Se è forse troppo presto per valutare dal punto di vista dei numeri di vendita il fenomeno della narrativa sentimentale declinata al maschile, è però possibile esprimere qualche considerazione rispetto al posizionamento sul mercato. Come hanno fatto notare gli editori americani, con la formula della Lad Lit si è cercato di raggiungere un pubblico ampio, maschile e femminile – considerando peraltro che storicamente sono le donne le più forti lettrici -, mettendo in mostra la vulnerabilità e le ansie dei giovani uomini. Si è cercato cioè un pubblico composto da lettori che dovrebbero identificarsi nei protagonisti, ma anche da lettrici attratte dalla possibilità di comprendere un po’ di più l’universo maschile.

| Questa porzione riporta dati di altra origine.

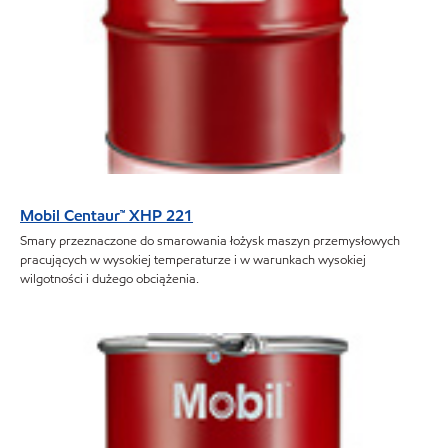
Mobil Centaur™ XHP 221
Smary przeznaczone do smarowania łożysk maszyn przemysłowych
pracujących w wysokiej temperaturze i w warunkach wysokiej
wilgotności i dużego obciążenia.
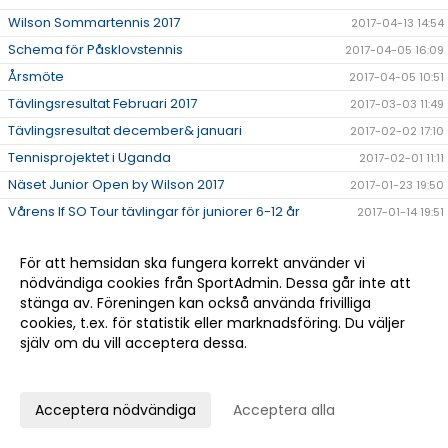
Wilson Sommartennis 2017
2017-04-13 14:54
Schema för Påsklovstennis
2017-04-05 16:09
Årsmöte
2017-04-05 10:51
Tävlingsresultat Februari 2017
2017-03-03 11:49
Tävlingsresultat december& januari
2017-02-02 17:10
Tennisprojektet i Uganda
2017-02-01 11:11
Näset Junior Open by Wilson 2017
2017-01-23 19:50
Vårens If SO Tour tävlingar för juniorer 6-12 år
2017-01-14 19:51
Ny samarbetspartner till klubben
2017-01-10 13:48
För att hemsidan ska fungera korrekt använder vi
Vårterminen startar 6/1
2017-01-05 17:32
nödvändiga cookies från SportAdmin. Dessa går inte att
Julfest 2016
2016-12-19 18:09
stänga av. Föreningen kan också använda frivilliga
KM-lotteriet & tipsrundan!
2016-12-18 15:03
cookies, t.ex. för statistik eller marknadsföring. Du väljer
själv om du vill acceptera dessa.
KM har startat
2016-12-18 13:31
Anpassa dina val
Lottning och Speltider för KM 2016
2016-12-15 11:15
Välbesökt föreläsning i idrottspsykologi
2016-12-14 23:00
Acceptera nödvändiga
Acceptera alla
Damlaget får ladda om i division 2
2016-12-09 14:55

In sintesi, la Chick Lit è scritta da donne per le donne (rivisitando temi classici quali le diete o lo shopping), mentre la Lad Lit è scritta da uomini sicuramente per le donne (da sempre il pubblico di maggior consumo di un genere di narrativa sentimentale, seppur nelle sue accezioni più attuali), ma – è questa la vera sfida che parte dal mercato statunitense – anche per gli uomini (non mancano ovviamente riferimenti più tipicamente maschili quali lo sport, le varie marche di whisky e la musica, vero e proprio must soprattutto per gli autori d’Oltremanica). Con il dubbio, legittimo, se anche nel caso della «letteratura per galletti» si tratti effettivamente di un nuovo trend letterario oppure di un semplice diverso posizionamento nel mercato editoriale. Ossia il tentativo da parte degli editori di provare – grazie a una grafica accattivante, a un lettering più moderno, a titoli più glamorous – a raggiungere un pubblico più vasto, tra i trenta e i quarant’anni, acculturato, attento ai fenomeni di moda (non a caso anche la Lad Lit è disseminata di oggetti culto per lettori metropolitani).
Nella varietà delle formule editoriali, delle etichette utilizzate per proporre al pubblico di lettori fenomeni nuovi o supposti tali, vi è comunque l’ansia di raggiungere il più ampio mercato parlando ai potenziali lettori linguaggi a loro più vicini. E rientra in quest’ansia anche l’ultima moda – non squisitamente editoriale ma più smaccatamente di marketing – della Click Lit, come l’ha definita l’autorevole «Guardian», ossia della letteratura da cliccare: vale e dire dei propri e veri trailer di romanzi messi in rete, in cui più che la trama contano le emozioni, le immagini trasmesse. Veri e propri promo, che copiano il linguaggio dei videoclip del rock per parlare alla comunità di Internet. Insomma, al mutare dei contenuti editoriali, rivolti a un pubblico più giovane, dovrebbe corrispondere anche il mutamento dei contenuti della comunicazione. Forse la vera sfida sta proprio qui: nel mischiare i linguaggi e catturare un pubblico che sempre di più si fida del passaparola (degli amici e) della (comunità in) rete.